◆ JOB: Keep every word of the listing and reproduce it exactly, but set aside any image found there.
======
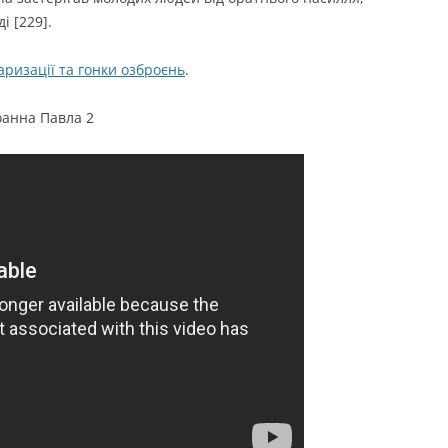
і [229].
аризації та гонки озброєнь
.
Іоанна Павла 2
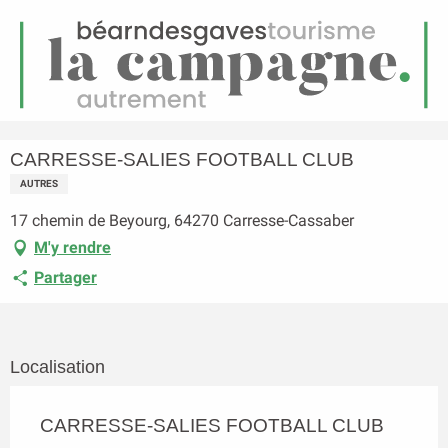
FR
Menu
echerche
Accueil
CARRESSE-SALIES FOOTBALL CLUB
CARRESSE-SALIES FOOTBALL CLUB
AUTRES
17 chemin de Beyourg, 64270 Carresse-Cassaber
M'y rendre
Partager
Localisation
CARRESSE-SALIES FOOTBALL CLUB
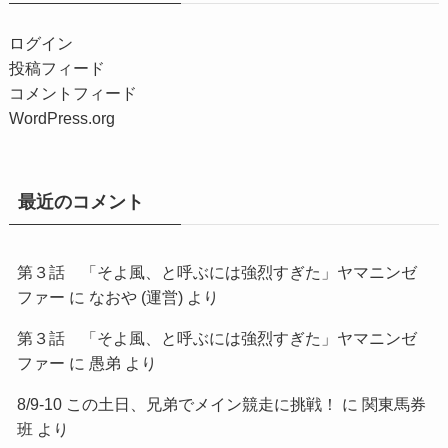
ログイン
投稿フィード
コメントフィード
WordPress.org
最近のコメント
第３話 「そよ風、と呼ぶには強烈すぎた」ヤマニンゼ
ファー
に
なおや (運営)
より
第３話 「そよ風、と呼ぶには強烈すぎた」ヤマニンゼ
ファー
に
愚弟
より
8/9-10 この土日、兄弟でメイン競走に挑戦！
に
関東馬券
班
より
======
◆ TASK ANSWER:
і [229].
аризації та гонки озброєнь
.
Іоанна Павла 2
FR
Menu
echerche
Accueil
CARRESSE-SALIES FOOTBALL CLUB
CARRESSE-SALIES FOOTBALL CLUB
AUTRES
17 chemin de Beyourg, 64270 Carresse-Cassaber
M'y rendre
Partager
Localisation
CARRESSE-SALIES FOOTBALL CLUB
ログイン
投稿フィード
コメントフィード
WordPress.org
最近のコメント
第３話 「そよ風、と呼ぶには強烈すぎた」ヤマニンゼ
ファー
に
なおや (運営)
より
第３話 「そよ風、と呼ぶには強烈すぎた」ヤマニンゼ
ファー
に
愚弟
より
8/9-10 この土日、兄弟でメイン競走に挑戦！
に
関東馬券
班
より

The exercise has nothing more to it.